** Data shown follows **
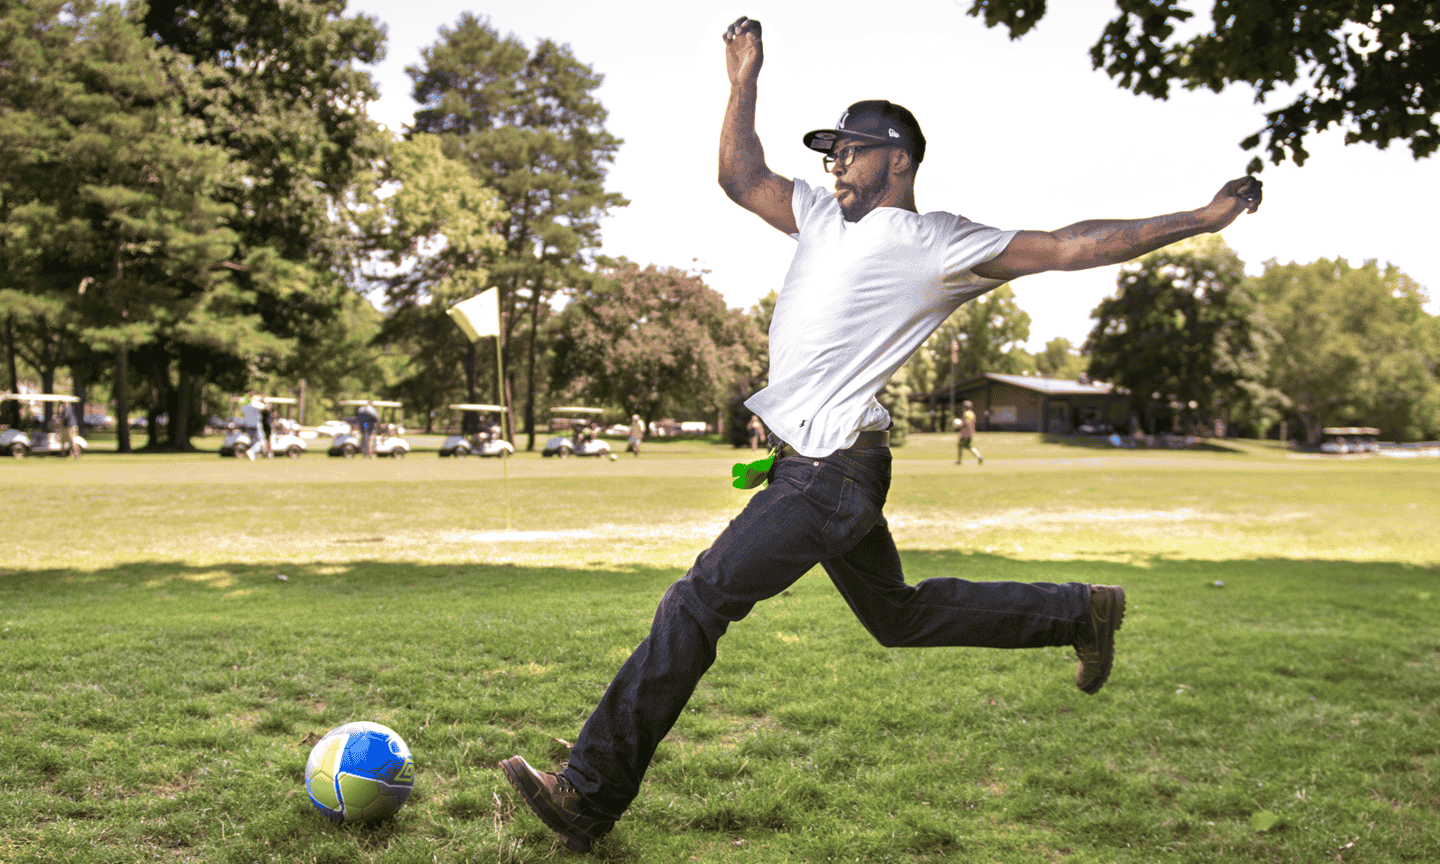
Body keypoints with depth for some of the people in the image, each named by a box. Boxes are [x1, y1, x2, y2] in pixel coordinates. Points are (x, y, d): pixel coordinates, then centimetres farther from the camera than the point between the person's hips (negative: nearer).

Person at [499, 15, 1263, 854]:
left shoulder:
** End of Data shown **
_To do_: Lay out the lines of the material above as a numbered list, skipping blank lines and leaving out the picture.

_Your response_:
1. Body keypoints with depth for some of the people in the image, each named by a box. Boxes are [x1, y1, x2, y2] in pixel coordinates. Points are (x, y, d): pixel coordinates, then centimetres farther from the camera than the point between the person's hips (negative: nearer).
2. Person at [499, 15, 1263, 854]:
3. left shoulder:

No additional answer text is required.